BLACK: I will push back a little bit. I think Apple has done a really good job of putting out the behind-the-scenes content and interviews with the actors and stuff like that. You talk about the streaming world, I think it is a function, too, of the things like the Blu-ray box sets don't come out.
That leads me to my other question. I love physical media just like a lot of people, has there been any talk about a Monarch 4K Blu-ray, anything like that?
BLACK: Well, I would love. It's early days yet. We're still airing the first season.
Oh, it's not early enough.
HAROLD: I mean, you're talking to someone, I have all my DVDs still and you’ll find me dead next to them. You need those things. You need physical media.
BLACK: In my Star Trek days, I contributed. I have the Blu-ray box sets of all four seasons of the Star Trek show I worked on. I did episode commentary and behind-the-scenes stuff and it was great. It was great fun. I love doing it. I would love to do it for the show.
I also think there is now a resurgence a little bit with physical media especially as some of the streamers are pulling content. Anyway, before I run out of time, you guys are doing a project called Atlas, which sounds to me like it's perfect timing in terms of what everyone is talking about. How happy are you with the timing, and for people that don't know anything about it, what can you tease?
TUNNELL: We couldn't agree more. It's something that we didn't mean to be so ripped-from-the-headlines with this big sci-fi adventure with Jennifer Lopez, but it is a conversation about AI and how can we have that relationship with AI? Is it a positive relationship? Is it a negative relationship? What's kind of profound about the movie is that it is a tremendous character arc that Jen does an incredible job in relaying. She's such an incredible actress, but it’s a spectacle and fun, and it should be something that will just be incredibly entertaining on the surface.
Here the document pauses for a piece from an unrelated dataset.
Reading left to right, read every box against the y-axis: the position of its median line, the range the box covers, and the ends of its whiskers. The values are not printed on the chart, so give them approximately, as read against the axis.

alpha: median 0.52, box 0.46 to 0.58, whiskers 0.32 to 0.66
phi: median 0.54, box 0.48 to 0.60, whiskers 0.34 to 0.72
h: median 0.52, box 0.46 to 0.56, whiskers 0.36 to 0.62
HAROLD: And you've got an actor in a role that she hasn't got to explore before in a big genre movie, a big sci-fi adventure action movie with pretty extraordinary visual effects. I don't think it's what the audience will be expecting. I think they'll be pretty amazed by it.
If I'm not mistaken, it's about AI that views humanity like maybe they're not supposed to be around anymore.
HAROLD: I feel like all AI stories circle the same story, but it wasn't by design. We've been developing that movie for five or six years.
I think that's the problem is if AI looks at humanity and what we do to this planet, you can make the argument that we're a problem.
HAROLD: The movie does explore both sides of the equation in regards to whether it's a benefit or a hazard, and tries to have an honest conversation about that within a bigger genre movie, as the best of those movies have done. We're all in the wake of Terminator and everything before us, but it is certainly a movie that has ended up above the fold, but not by intent. It's extraordinary how the world evolved around the movie and suddenly it's coming out at exactly the right time.
People don't realize you've been working on this for years. This is not something you turned on today. When do you think people are going to get a trailer and first looks and things like that?
HAROLD: We can't speak to that, but I think pretty soon the first glimpses will be.
So it's coming out sometime in December?
HAROLD: Definitely not something I can confirm.
What's going on with this Novocaine?
TUNNELL: We're really excited about that. That's something that we plan to go into production on in the second quarter of next year with Jack Quaid, who is fantastic on The Boys and we just love him. He’s gonna be sublime in the role. Our directors of that, we feel like they're one of those directors that have such a voice, they're such auteur directors that it's going to be a genre movie but with a very strong perspective.
Monarch: Legacy of Monsters is available to stream on Apple TV.